The price increases included a jump in telephone and postal rates of 33%; electricity, 69%; coal, 62%; rail transport, 61%; petroleum products, 52%; sugar, 62%; cooking oil, 50%; bread, 30%, and milk, 90%. Prices of other goods are to remain frozen at their Oct. 1 levels.
Foreign economic analysts, as well as domestic critics, say the plan will do little to further either of the government's primary goals.
"This is not going to impress anyone," one Western diplomat commented. Foreign creditors in the West, who believe that fundamental changes are needed if Yugoslavia is to make headway on a $20-billion overseas debt, will be disappointed in a recovery package that does not contain a single measure indicating movement toward a market-oriented economy, the diplomat said.
"All of these measures are simply administrative, bureaucratic controls," the diplomat said, "which indicates that the government isn't willing, or hasn't figured out how, to surrender anything."
On Nov. 18, more street protests broke out in Skopje, the capital of Macedonia, Yugoslavia's poorest region. According to witnesses, about 1,000 aluminum plant workers marched on the regional Parliament and met with plant authorities, demanding a pay increase similar to one granted to steel foundry workers after they demonstrated. Official sources later said the aluminium workers won substantial raises.
Belgrade newspapers said at least five more strikes were staged in Macedonia and Montenegro and at coal mines in Yugoslavia's richest republic, Slovenia. Some papers said 650 workers at the Navip soft drink factory in Zemun, a Belgrade suburb, went on strike demanding wage increases and the dismissal of management.
Many of the government's critics--and they are plentiful here these days--believe that the real problem is that the government has not figured out how to make the changes.

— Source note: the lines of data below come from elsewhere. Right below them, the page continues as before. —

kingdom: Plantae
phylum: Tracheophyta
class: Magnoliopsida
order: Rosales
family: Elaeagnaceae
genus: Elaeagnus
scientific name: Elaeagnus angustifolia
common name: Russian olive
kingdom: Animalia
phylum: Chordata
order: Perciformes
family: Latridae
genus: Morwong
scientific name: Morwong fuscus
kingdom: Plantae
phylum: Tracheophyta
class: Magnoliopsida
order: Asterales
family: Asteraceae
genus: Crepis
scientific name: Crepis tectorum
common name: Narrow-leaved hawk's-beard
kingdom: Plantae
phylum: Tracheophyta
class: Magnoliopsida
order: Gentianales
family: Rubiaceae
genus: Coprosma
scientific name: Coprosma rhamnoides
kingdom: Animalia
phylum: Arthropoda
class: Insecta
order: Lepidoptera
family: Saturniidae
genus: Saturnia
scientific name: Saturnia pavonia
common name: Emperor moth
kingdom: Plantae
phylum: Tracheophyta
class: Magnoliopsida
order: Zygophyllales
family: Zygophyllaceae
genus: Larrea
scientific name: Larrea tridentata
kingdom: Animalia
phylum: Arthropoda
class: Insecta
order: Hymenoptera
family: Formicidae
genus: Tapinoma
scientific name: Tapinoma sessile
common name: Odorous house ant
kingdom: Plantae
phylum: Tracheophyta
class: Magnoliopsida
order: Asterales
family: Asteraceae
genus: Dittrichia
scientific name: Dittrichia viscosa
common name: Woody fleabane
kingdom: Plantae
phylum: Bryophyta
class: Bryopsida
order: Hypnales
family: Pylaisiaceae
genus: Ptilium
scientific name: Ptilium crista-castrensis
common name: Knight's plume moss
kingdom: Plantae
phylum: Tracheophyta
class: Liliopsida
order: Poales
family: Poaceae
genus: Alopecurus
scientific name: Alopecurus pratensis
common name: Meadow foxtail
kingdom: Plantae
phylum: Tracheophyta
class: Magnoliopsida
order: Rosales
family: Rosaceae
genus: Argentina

Given the fractured system of authority in the country, the problem is understandably difficult.
Yugoslavia, a nation of nearly 20 million, is made up of six independent republics and two autonomous provinces, any one of which can veto legislative action. It is a socialist system dominated by the Communist Party in which the richest republics, such as Slovenia and Croatia in the north, have little in common with the poorest of the south, such as Montenegro or the province of Kosovo, where the annual per capita income (about $450) is less than a tenth that of Slovenia's.
It was Josip Broz Tito, founder of the modern Yugoslav state, who held the country together, as many say, "by sheer force of personality" until his death in 1980. It was also Tito who devised the present political system, with its cumbersome Federal Executive Council and rotating presidency. Although Tito's invention did succeed in preventing domination by any one region or nationality, it has also rendered the country especially resistant to change. Tito's legacy also virtually ensured that no single strong leader could emerge from the morass of Balkan politics to provide a cohesive vision in times of crisis.